Arte
Il senso demiurgico
del colore
di Luigi Capano
Il giallo-matisse fluisce sulla tela, si espande e si addensa facendosi gradatamente più opaco. Al centro del colore dove il brillìo insiste ed è più vivo si disegna l’immagine incompiuta – o, piuttosto, in fieri - di un bue cavalcato da un musico intento a zufolare.
Ancora un’altra tela: riappare di nuovo il giallo vivo e nel cuore luminoso del colore si profila ancora una volta un’immagine: il mezzo busto di un suonatore di flauto.
Ma non sarà forse il suono stridulo e molle del rustico fiato a suscitare quell’aurea cromìa?... Oppure, l’anima del colore nasconde, vivente, una forza che pulsa?
Nel rosso acceso accade qualcos’altro: una decisa dinamicità è infusa alle immagini che talvolta si affollano numerose, un poco distorte, piegate alla volontà del gesto pittorico.
E persino nella rossa quiete è presente un elemento volatile, un refolo, un guizzo, un brivido che anima la scena.
La forma finalmente riposa nell’indaco, vi si adagia e rimane immobile anche solo per un istante, come fissata, come avvolta in un presagio di stelle.
A cinque anni dalla morte, vogliamo ricordare così l’universo di colori e di forme ideato da Manjit Bawa (1941 – 2008), artista indiano del Punjab, studioso della mitologia indù e della mistica sufi. Amava ispirarsi ai classici della sua antichissima cultura - le Upanishad, i Purana, il Mahabharata, il Ramayana – dai quali traeva gli archetipi dei suoi soggetti e il senso di quella straniante sospensione metafisica che caccia l’arte dai tormentosi impicci del vivere quotidiano per indirizzarla verso il grande mistero alluso dall’iconostasi.
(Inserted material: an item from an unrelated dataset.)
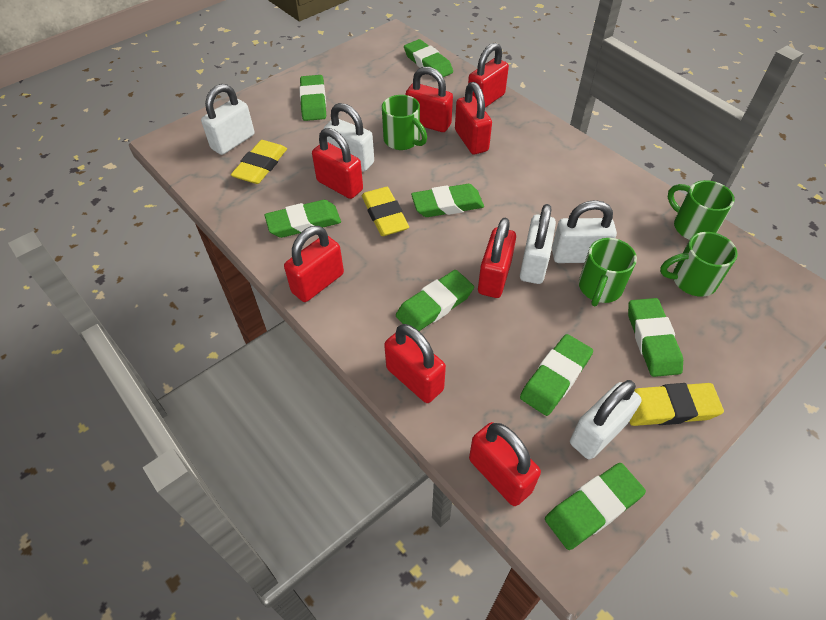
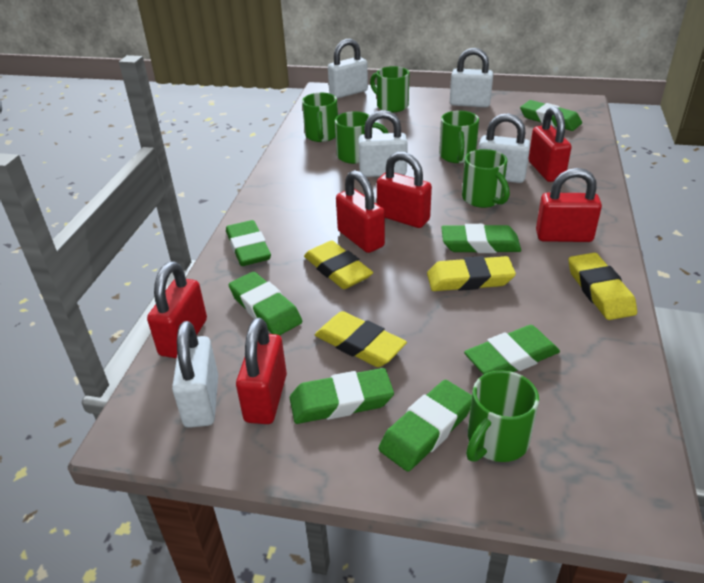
green eraser: 8 -> 7
green mug: 4 -> 6
red padlock: 8 -> 6
yellow eraser: 3 -> 4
Manjit Bawa è considerato uno degli artisti più importanti dell’India contemporanea ma in Italia è pressoché sconosciuto se si eccettua qualche raro indologo con il gusto dall’arte moderna.
Nel segno pittorico di Bawa troviamo inciso il ricordo di Andy Warhol e di Francis Bacon mescolato alla millenaria esperienza dell’arte popolare della sua terra.
E il colore poi, lungi dall’essere un mero rivestimento gli oggetti, oppure un monocromo fondale posto a dar lustro e valore alla scena in primo piano: è materia vivente cui le forze sottostanti imprimono quella peculiare qualità di vibrazione che afferra l’occhio curioso del riguardante.